● Given data
Content starts

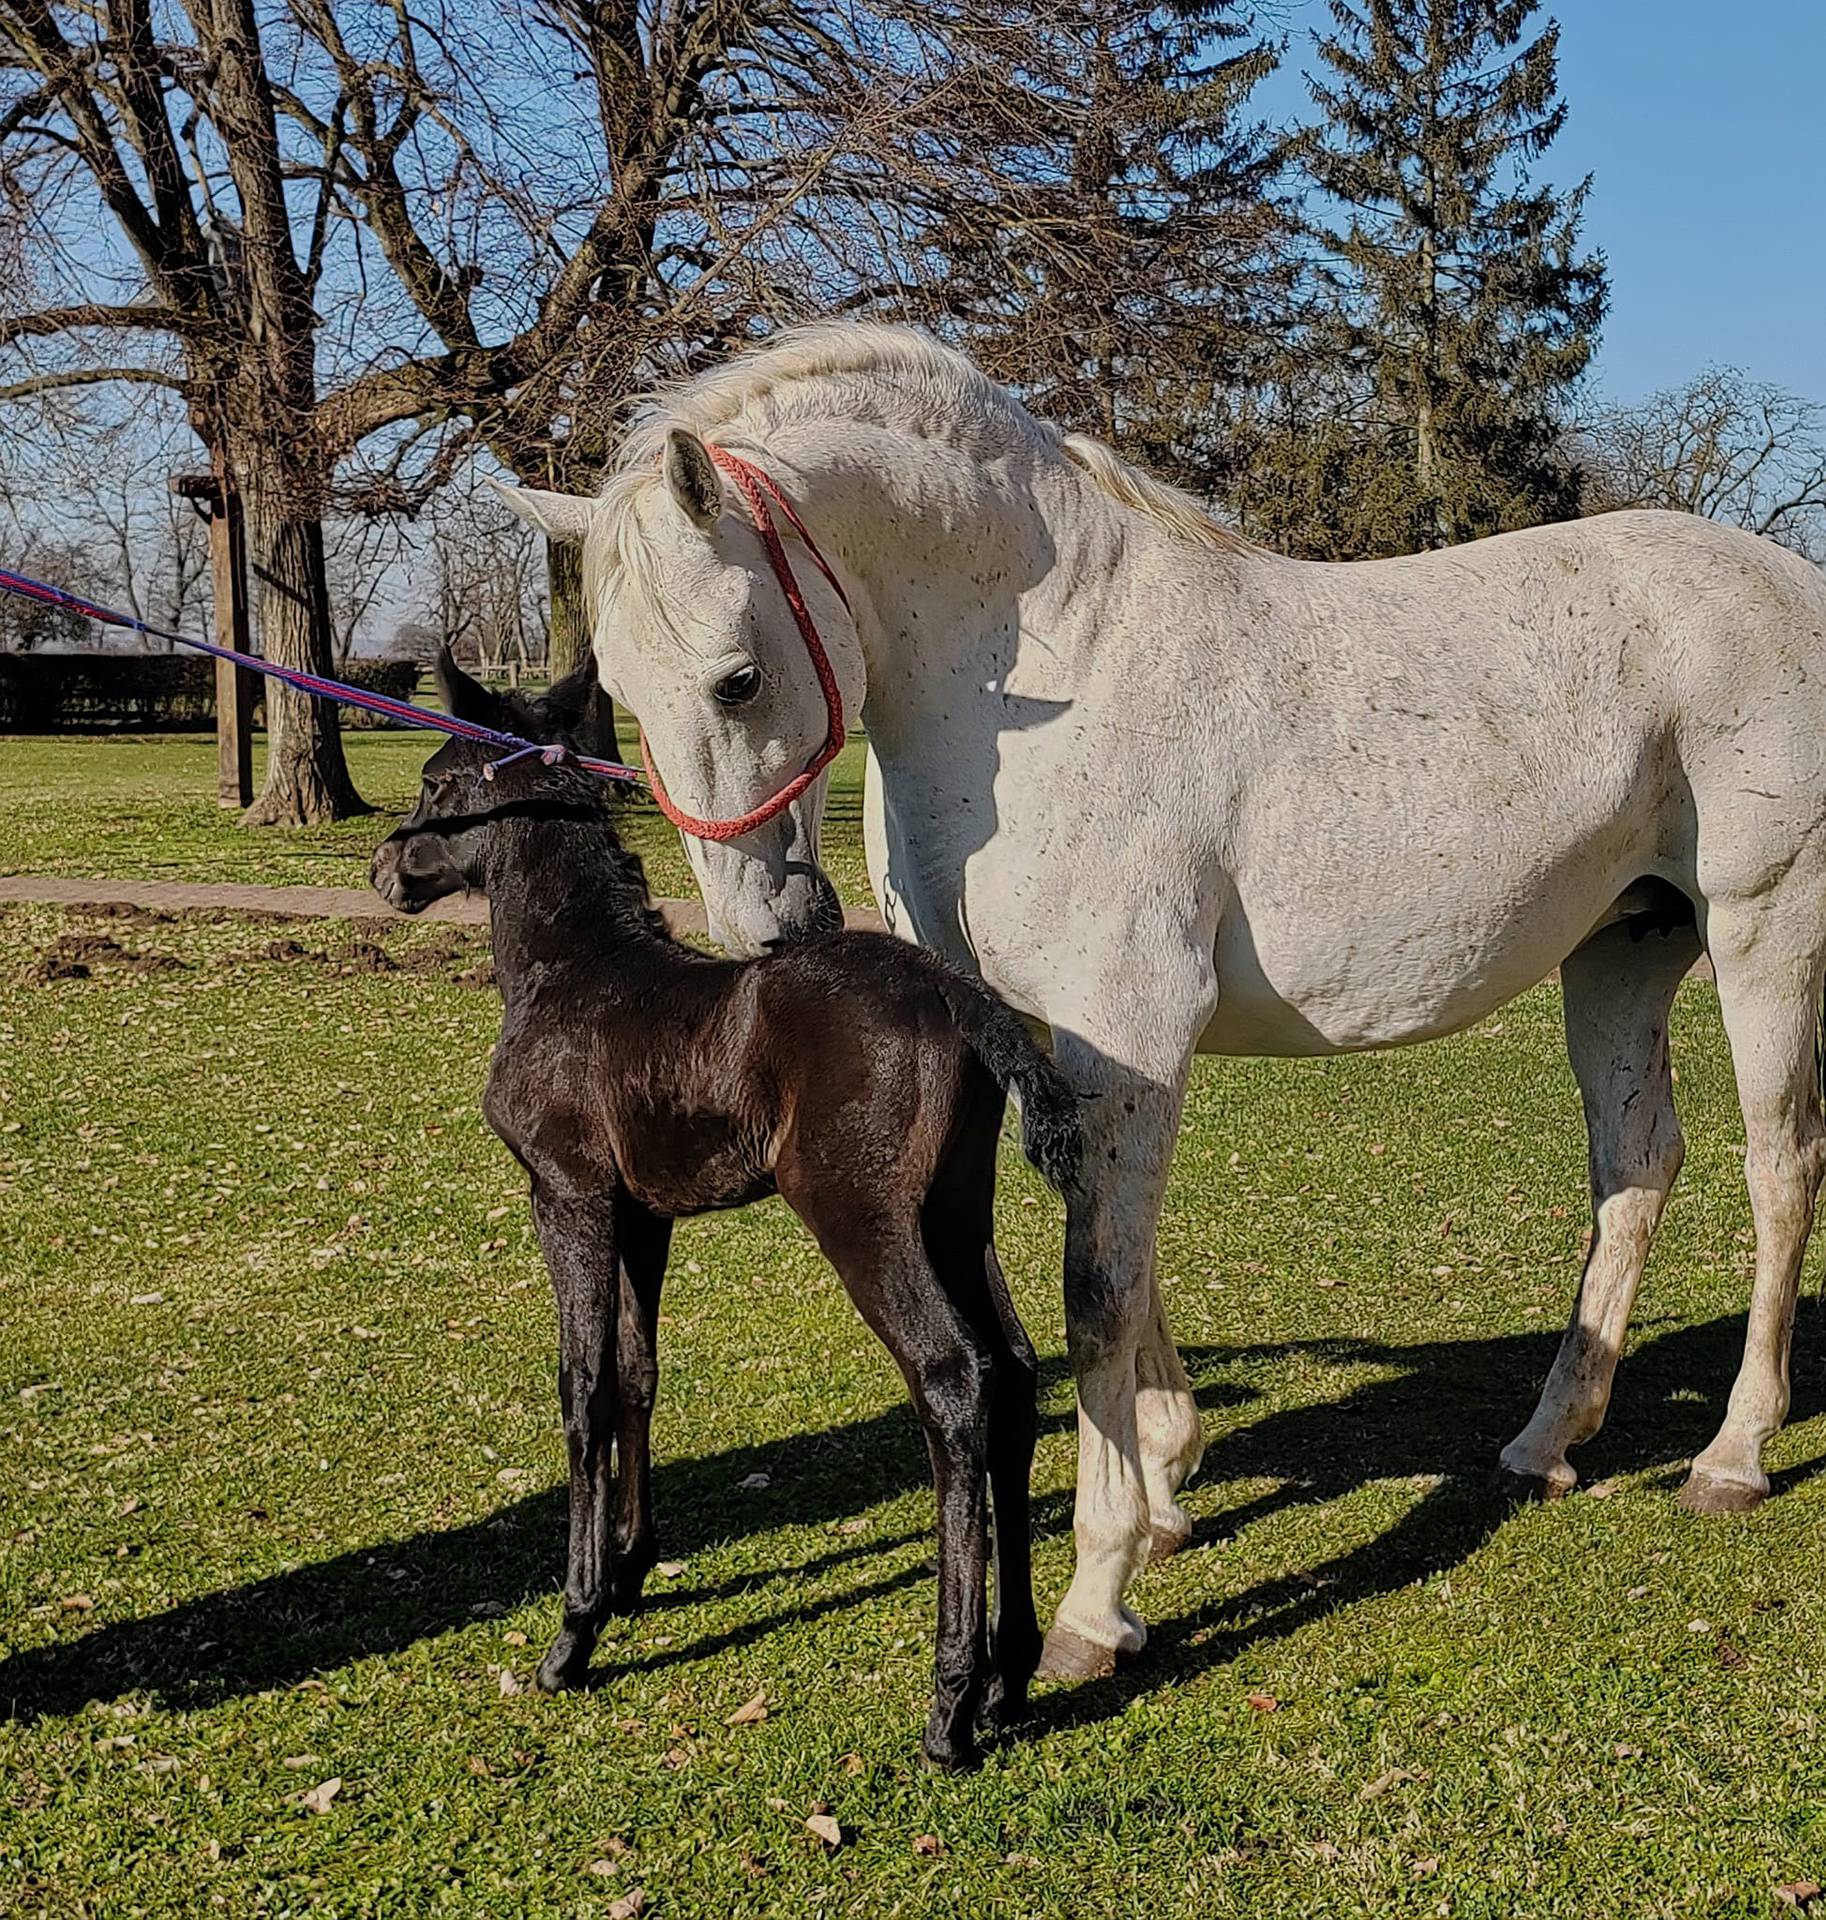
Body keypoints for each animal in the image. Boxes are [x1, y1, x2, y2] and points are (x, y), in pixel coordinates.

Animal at [374, 652, 1082, 1758]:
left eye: (438, 785)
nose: (387, 870)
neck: (571, 973)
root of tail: (953, 992)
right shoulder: (643, 1214)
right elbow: (636, 1373)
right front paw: (630, 1570)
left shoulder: (566, 1196)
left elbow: (581, 1387)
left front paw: (573, 1630)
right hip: (956, 1215)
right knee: (1010, 1372)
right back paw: (1009, 1675)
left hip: (862, 1218)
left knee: (953, 1378)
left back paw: (950, 1700)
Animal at [499, 330, 1826, 1681]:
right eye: (619, 691)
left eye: (737, 679)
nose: (764, 931)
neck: (1053, 681)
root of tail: (1789, 585)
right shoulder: (1040, 1048)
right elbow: (1113, 1267)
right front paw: (1168, 1474)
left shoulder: (1127, 1036)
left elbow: (1094, 1291)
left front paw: (1096, 1597)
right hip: (1618, 954)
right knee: (1635, 1168)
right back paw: (1544, 1440)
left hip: (1761, 931)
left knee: (1779, 1163)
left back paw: (1729, 1456)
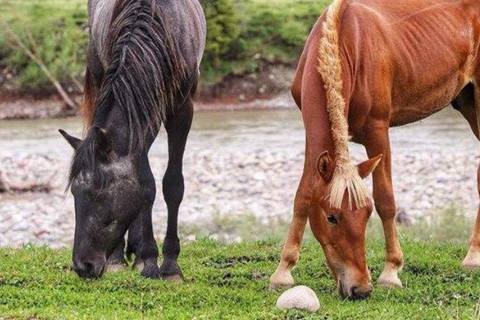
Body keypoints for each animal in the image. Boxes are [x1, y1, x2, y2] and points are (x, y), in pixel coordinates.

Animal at [59, 0, 204, 280]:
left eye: (99, 193)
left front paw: (170, 266)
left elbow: (172, 185)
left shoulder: (182, 110)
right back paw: (122, 257)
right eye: (73, 192)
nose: (83, 266)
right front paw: (148, 261)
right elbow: (146, 187)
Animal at [270, 0, 480, 300]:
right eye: (331, 217)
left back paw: (473, 256)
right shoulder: (312, 139)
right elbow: (303, 196)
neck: (345, 43)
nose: (360, 289)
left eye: (367, 213)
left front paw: (391, 271)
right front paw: (283, 270)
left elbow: (386, 200)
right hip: (468, 103)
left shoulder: (377, 131)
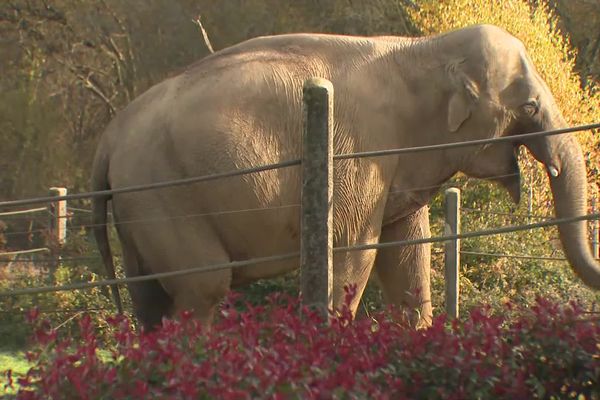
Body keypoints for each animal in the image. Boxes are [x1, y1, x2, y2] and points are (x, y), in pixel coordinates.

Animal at [91, 25, 596, 332]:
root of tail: (108, 139)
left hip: (138, 209)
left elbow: (408, 252)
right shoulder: (357, 158)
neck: (424, 48)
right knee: (205, 285)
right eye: (529, 106)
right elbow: (355, 250)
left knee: (149, 300)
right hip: (163, 196)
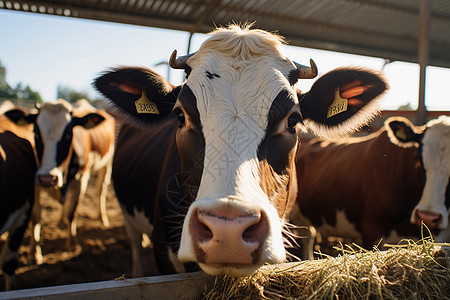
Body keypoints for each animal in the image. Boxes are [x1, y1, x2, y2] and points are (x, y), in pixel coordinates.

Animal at [8, 99, 115, 262]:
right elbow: (36, 216)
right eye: (36, 133)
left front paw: (72, 245)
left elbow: (72, 212)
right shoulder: (36, 182)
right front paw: (34, 253)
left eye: (68, 135)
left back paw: (103, 219)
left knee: (100, 190)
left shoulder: (81, 180)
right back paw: (61, 222)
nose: (48, 178)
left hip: (107, 164)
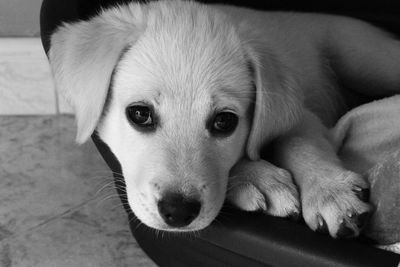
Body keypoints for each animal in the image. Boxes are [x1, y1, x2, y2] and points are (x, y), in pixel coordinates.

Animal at [48, 0, 400, 239]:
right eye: (139, 114)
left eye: (224, 122)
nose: (178, 212)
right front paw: (261, 178)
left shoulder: (300, 115)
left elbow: (302, 144)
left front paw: (330, 191)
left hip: (364, 58)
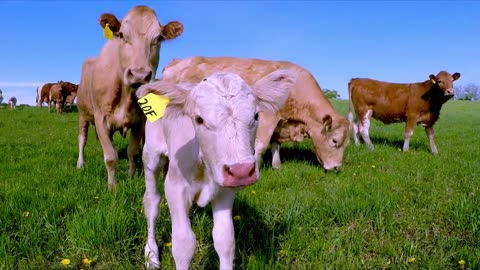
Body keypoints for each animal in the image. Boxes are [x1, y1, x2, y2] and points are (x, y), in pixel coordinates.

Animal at [76, 4, 183, 190]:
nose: (139, 75)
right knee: (82, 139)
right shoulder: (100, 118)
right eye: (122, 35)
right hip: (83, 114)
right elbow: (110, 156)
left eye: (159, 38)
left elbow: (132, 151)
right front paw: (112, 186)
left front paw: (131, 177)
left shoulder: (140, 121)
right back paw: (80, 164)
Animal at [136, 70, 296, 268]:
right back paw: (151, 255)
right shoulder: (175, 188)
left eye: (256, 116)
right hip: (151, 156)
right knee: (152, 202)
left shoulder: (225, 191)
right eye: (199, 119)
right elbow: (183, 244)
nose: (242, 171)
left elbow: (225, 240)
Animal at [159, 56, 350, 171]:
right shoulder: (267, 117)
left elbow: (275, 145)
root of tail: (176, 62)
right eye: (334, 141)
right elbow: (261, 145)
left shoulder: (279, 123)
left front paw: (276, 165)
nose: (337, 168)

Content ends

● Problem to solve
Copy out the data above to the letter, and keep every picture out of it.

● Output of the exercise
Body keypoints for each animal in the image. Boxes are [x1, y1, x2, y2] and points are (x, y), in pixel coordinates.

Animal at [374, 652, 1082, 1758]:
left eye: (438, 785)
nose: (387, 870)
neck: (571, 973)
root of tail: (953, 992)
right shoulder: (643, 1214)
right elbow: (636, 1373)
right front paw: (630, 1570)
left shoulder: (566, 1196)
left elbow: (581, 1387)
left front paw: (573, 1630)
right hip: (956, 1215)
right knee: (1010, 1372)
right back paw: (1009, 1675)
left hip: (862, 1218)
left knee: (953, 1378)
left back paw: (950, 1700)
Animal at [499, 330, 1826, 1681]:
right eye: (619, 691)
left eye: (737, 679)
nose: (764, 931)
neck: (1053, 681)
root of tail: (1789, 585)
right shoulder: (1040, 1048)
right elbow: (1113, 1267)
right front paw: (1168, 1474)
left shoulder: (1127, 1036)
left elbow: (1094, 1291)
left front paw: (1096, 1597)
right hip: (1618, 954)
right knee: (1635, 1168)
right back paw: (1544, 1440)
left hip: (1761, 931)
left knee: (1779, 1163)
left back paw: (1729, 1456)
Body keypoints for each animal in the image. Boxes are [x1, y1, x2, y2] and points are (x, y), in pixel coordinates.

Animal at [59, 0, 204, 280]:
left eye: (99, 193)
left front paw: (170, 266)
left elbow: (172, 185)
left shoulder: (182, 110)
right back paw: (122, 257)
right eye: (73, 192)
nose: (83, 266)
right front paw: (148, 261)
right elbow: (146, 187)
Animal at [270, 0, 480, 300]:
right eye: (331, 217)
left back paw: (473, 256)
right shoulder: (312, 139)
right elbow: (303, 196)
neck: (345, 43)
nose: (360, 289)
left eye: (367, 213)
left front paw: (391, 271)
right front paw: (283, 270)
left elbow: (386, 200)
right hip: (468, 103)
left shoulder: (377, 131)
Body keypoints for each animal in the image. Boxes are [x1, y1, x2, y2] and points are (x, y), in pixel coordinates.

Animal at [91, 25, 596, 332]:
root of tail: (108, 139)
left hip: (138, 209)
left elbow: (408, 252)
right shoulder: (357, 158)
neck: (424, 48)
right knee: (205, 285)
right eye: (529, 106)
right elbow: (355, 250)
left knee: (149, 300)
right hip: (163, 196)
Body keypoints for each animal in the image. Boxes are [x1, y1, x2, y2] and points are (x, y), in pixel coordinates.

Animal at [8, 99, 115, 262]:
right elbow: (36, 216)
right eye: (36, 133)
left front paw: (72, 245)
left elbow: (72, 212)
right shoulder: (36, 182)
right front paw: (34, 253)
left eye: (68, 135)
left back paw: (103, 219)
left knee: (100, 190)
left shoulder: (81, 180)
right back paw: (61, 222)
nose: (48, 178)
left hip: (107, 164)
Body keypoints for each animal in the image. Boxes are [x1, y1, x2, y2] and points are (x, y), in pixel coordinates.

Animal at [48, 0, 400, 239]:
right eye: (139, 114)
left eye: (224, 122)
nose: (178, 212)
right front paw: (261, 178)
left shoulder: (300, 115)
left elbow: (302, 144)
left front paw: (330, 191)
left hip: (364, 58)
Body keypoints for each animal in the image. Boxes are [x1, y1, x2, y2] and points are (x, y), in pixel coordinates.

Animal at [76, 4, 183, 190]:
nose: (139, 75)
right knee: (82, 139)
right shoulder: (100, 118)
right eye: (122, 35)
right hip: (83, 114)
right elbow: (110, 156)
left eye: (159, 38)
left elbow: (132, 151)
right front paw: (112, 186)
left front paw: (131, 177)
left shoulder: (140, 121)
right back paw: (80, 164)
Animal at [136, 70, 296, 268]:
right back paw: (151, 255)
right shoulder: (175, 188)
left eye: (256, 116)
right hip: (151, 156)
right knee: (152, 202)
left shoulder: (225, 191)
right eye: (199, 119)
right elbow: (183, 244)
nose: (242, 171)
left elbow: (225, 240)
Animal at [159, 56, 350, 171]:
right shoulder: (267, 117)
left elbow: (275, 145)
root of tail: (176, 62)
right eye: (334, 141)
right elbow: (261, 145)
left shoulder: (279, 123)
left front paw: (276, 165)
nose: (337, 168)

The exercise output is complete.